For several years I made a habit of checking in on what I like to call ‘Right-Wing Absurdist Nut-Case’ blogs (I call them that because they’re right-wing blogs that attract nut-cases who seem to be engaged in performative absurdist theater). I usually did it once or twice a week, just in order to see what the crazy fringe believed it.

I haven’t done it very often in recent months, mainly because there was no need. What used to be right-wing absurdist nut-cases have now become mainstream Republicans in Congress. But now that Comrade Trump is being pried out of office, I thought I’d revisit the fetid swamplands of RWANC blogs.

Make America Confederate Again!

Here’s what I learned:

  1. Former President Barack Hussein Obama was arrested by federal agents in Hawaii and charged with Espionage. He was apparently working for the People’s Republic of China to overthrow the US government and establish a New World Order.
  2. President-elect Uncle Joe Biden was detained and fitted with an ankle bracelet. Biden was also working with Chinese communists on that New World Order business, in addition to doing massive voter fraud in his spare time.
  3. CIA Director Gina Haspel was arrested and detained — perhaps at Gitmo — on unspecified charges. But unlike Obama and Biden, she’s cooperating with authorities and dishing the dirt on her co-conspirators.
  4. These arrests and detentions apparently mean a) the China coronavirus is a hoax so we don’t have to wear commie masks, and b) the edict issued by Pope Boniface in 1302 was now revoked, so banks can no longer foreclose on people’s homes.
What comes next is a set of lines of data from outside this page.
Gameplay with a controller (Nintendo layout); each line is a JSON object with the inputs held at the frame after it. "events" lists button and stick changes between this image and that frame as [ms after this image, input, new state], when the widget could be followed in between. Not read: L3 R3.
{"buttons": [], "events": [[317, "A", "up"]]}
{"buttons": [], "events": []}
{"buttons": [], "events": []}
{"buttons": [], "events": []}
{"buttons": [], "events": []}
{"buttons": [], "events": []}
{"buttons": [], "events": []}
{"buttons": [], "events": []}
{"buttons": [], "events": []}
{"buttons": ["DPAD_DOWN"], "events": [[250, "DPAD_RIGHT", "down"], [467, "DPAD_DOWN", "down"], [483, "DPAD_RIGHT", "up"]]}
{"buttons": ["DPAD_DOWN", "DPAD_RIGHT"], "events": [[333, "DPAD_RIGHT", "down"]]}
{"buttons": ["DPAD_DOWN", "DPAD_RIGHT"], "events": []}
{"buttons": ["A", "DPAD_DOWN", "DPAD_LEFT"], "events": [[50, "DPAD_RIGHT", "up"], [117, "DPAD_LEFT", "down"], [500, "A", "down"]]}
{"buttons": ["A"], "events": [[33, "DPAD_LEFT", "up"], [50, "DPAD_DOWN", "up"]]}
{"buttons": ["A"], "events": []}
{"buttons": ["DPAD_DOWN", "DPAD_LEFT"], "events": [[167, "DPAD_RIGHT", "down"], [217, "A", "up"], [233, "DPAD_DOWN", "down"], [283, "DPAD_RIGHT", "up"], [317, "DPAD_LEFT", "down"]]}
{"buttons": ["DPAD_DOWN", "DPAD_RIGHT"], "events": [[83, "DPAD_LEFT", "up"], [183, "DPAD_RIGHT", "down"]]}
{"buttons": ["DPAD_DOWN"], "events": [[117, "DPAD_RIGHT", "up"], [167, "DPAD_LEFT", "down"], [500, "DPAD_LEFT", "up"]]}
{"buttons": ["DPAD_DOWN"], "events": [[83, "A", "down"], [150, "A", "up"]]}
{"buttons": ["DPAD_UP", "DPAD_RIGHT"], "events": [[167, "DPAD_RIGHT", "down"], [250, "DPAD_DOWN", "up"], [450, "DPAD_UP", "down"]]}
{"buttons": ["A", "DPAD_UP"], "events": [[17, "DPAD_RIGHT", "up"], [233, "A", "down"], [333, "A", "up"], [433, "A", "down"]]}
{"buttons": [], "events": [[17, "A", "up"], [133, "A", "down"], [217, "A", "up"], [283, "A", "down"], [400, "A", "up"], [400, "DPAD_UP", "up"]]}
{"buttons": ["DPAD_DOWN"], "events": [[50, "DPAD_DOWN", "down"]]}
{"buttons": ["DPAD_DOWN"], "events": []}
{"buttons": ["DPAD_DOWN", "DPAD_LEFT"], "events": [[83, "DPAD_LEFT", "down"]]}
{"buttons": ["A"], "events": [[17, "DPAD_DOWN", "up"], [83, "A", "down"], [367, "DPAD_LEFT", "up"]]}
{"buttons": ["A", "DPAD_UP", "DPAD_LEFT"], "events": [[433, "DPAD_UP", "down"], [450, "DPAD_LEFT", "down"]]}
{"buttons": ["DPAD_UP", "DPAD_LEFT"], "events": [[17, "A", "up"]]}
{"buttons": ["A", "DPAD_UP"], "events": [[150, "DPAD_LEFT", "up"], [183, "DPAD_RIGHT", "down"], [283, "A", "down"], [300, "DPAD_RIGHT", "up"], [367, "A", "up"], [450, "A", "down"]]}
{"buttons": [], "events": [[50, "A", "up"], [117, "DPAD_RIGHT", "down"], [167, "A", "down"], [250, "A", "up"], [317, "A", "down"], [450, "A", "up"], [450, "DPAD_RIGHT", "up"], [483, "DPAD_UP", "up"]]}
I confess, I was a wee bit shocked by all this. I figured Obama was still a secret Muslim and was trying to overthrow the US government to establish a New Caliphate. I feel like such an idiot now that he’s been arrested for conspiring with China. And Biden? It’s not clear to me why Uncle Joe was detained instead of his son Hunter, but I’m sure there’s a logical explanation for that. However, it never occurred to me that he’d need an ankle bracelet to monitor his movements. I’d assumed the contingent of US Secret Service agents guarding him would be a fairly reliable source of intel on that. Who knew? And Gina Haspell? I’d no idea she was even a suspect in that China voter fraud business. It seems obvious now. And of course, she’d be a snitch. I mean, she’s a girl, right?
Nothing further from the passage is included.